A question regarding missing variables

Hey all,

If you have missing values in your data set, how do you go about doing the statistical analysis?

For example if you have a data chart with entries for gender, age, and weight, but you are missing some weight entries (i.e. 45 weight entries out of a sample size of 50 people), how would you output the mean and standard deviation? Would you just add the weights of the 45 known values and divide by 50 to get the average?


TS Contributor
Deletion or imputation

Hi moomoo345,

As you may have noticed, missing values are a huge topic and many books have been written to cover it. The procedure you have to use will depend mainly in the nature of your data, the analysis you intend to perform and specially on the reason that presumably caused those cases to be missing.

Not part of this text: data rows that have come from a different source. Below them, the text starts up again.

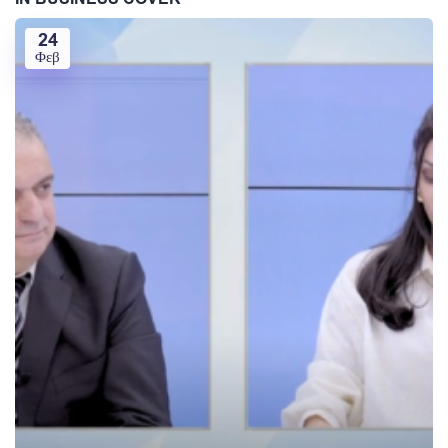
24
Φεβ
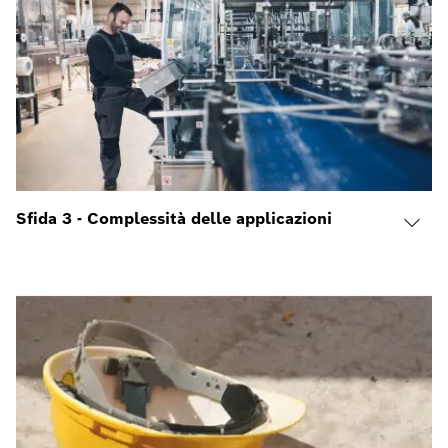
Sfida 3 - Complessità delle applicazioni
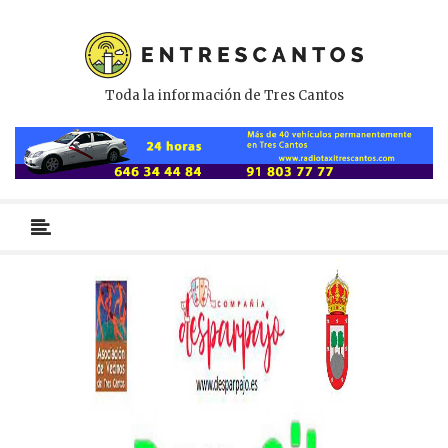
Toda la información de Tres Cantos
Menú
primario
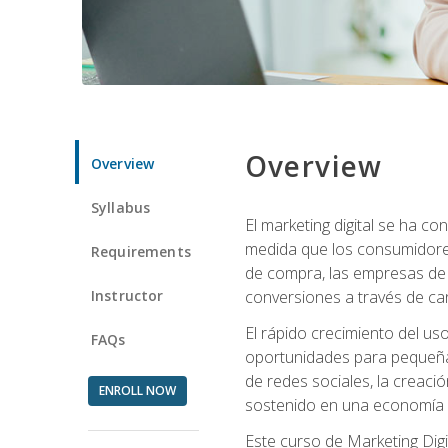
Overview
Overview
Syllabus
El marketing digital se ha c
medida que los consumidore
Requirements
de compra, las empresas de 
Instructor
conversiones a través de can
El rápido crecimiento del us
FAQs
oportunidades para pequeña
de redes sociales, la creaci
ENROLL NOW
sostenido en una economía d
Este curso de Marketing Digi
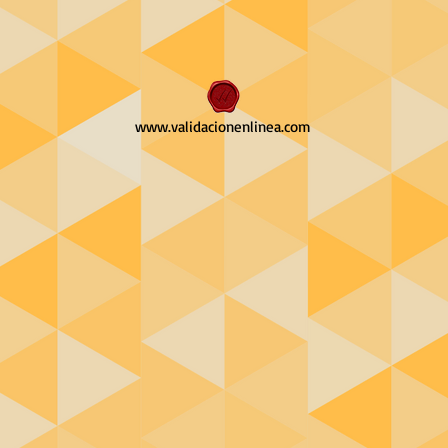
www.validacionenlinea.com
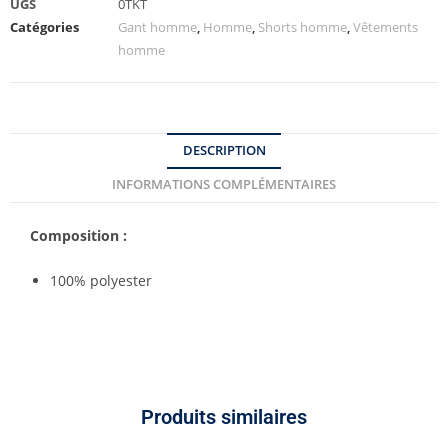
UGS
0TKT
Catégories
Gant homme
,
Homme
,
Shorts homme
,
Vêtements
homme
DESCRIPTION
INFORMATIONS COMPLÉMENTAIRES
Composition :
100% polyester
Produits similaires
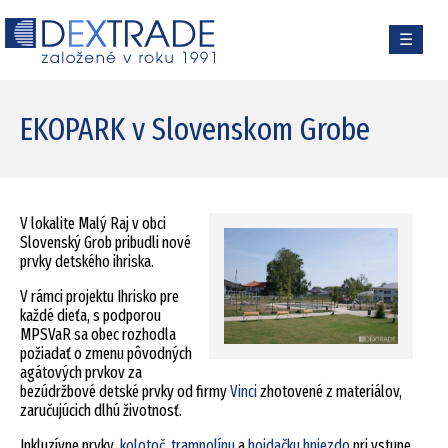
☰
EKOPARK v Slovenskom Grobe
V lokalite Malý Raj v obci
Slovenský Grob pribudli nové
prvky detského ihriska.
V rámci projektu Ihrisko pre
každé dieťa, s podporou
MPSVaR sa obec rozhodla
požiadať o zmenu pôvodných
agátových prvkov za
bezúdržbové detské prvky od firmy
Vinci
zhotovené z materiálov,
zaručujúcich dlhú životnosť.
Inkluzívne prvky
kolotoč
,
trampolínu
a
hojdačku hniezdo
pri vstupe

What most people do when dealing with missing data (even if they don't notice it) is a simple process called listwise deletion. This is nothing but erasing the cases with missing data. In that case, if you have 50 observations and you have 20 of them with missing data, you would only use the remaining 30 to obtain the average. There are obvious disadvantages with this approach.

The other option is to use an imputation technique. There are many available and each one is appropriate for certain situations. Just as an example, one can impute using the mean, or using fitted values from a regression, or maybe using fitted values from a regression plus a random component. And there's also multiple imputation which is the most powerful method existent. Of course, some of this techniques require good knowledge on the topic.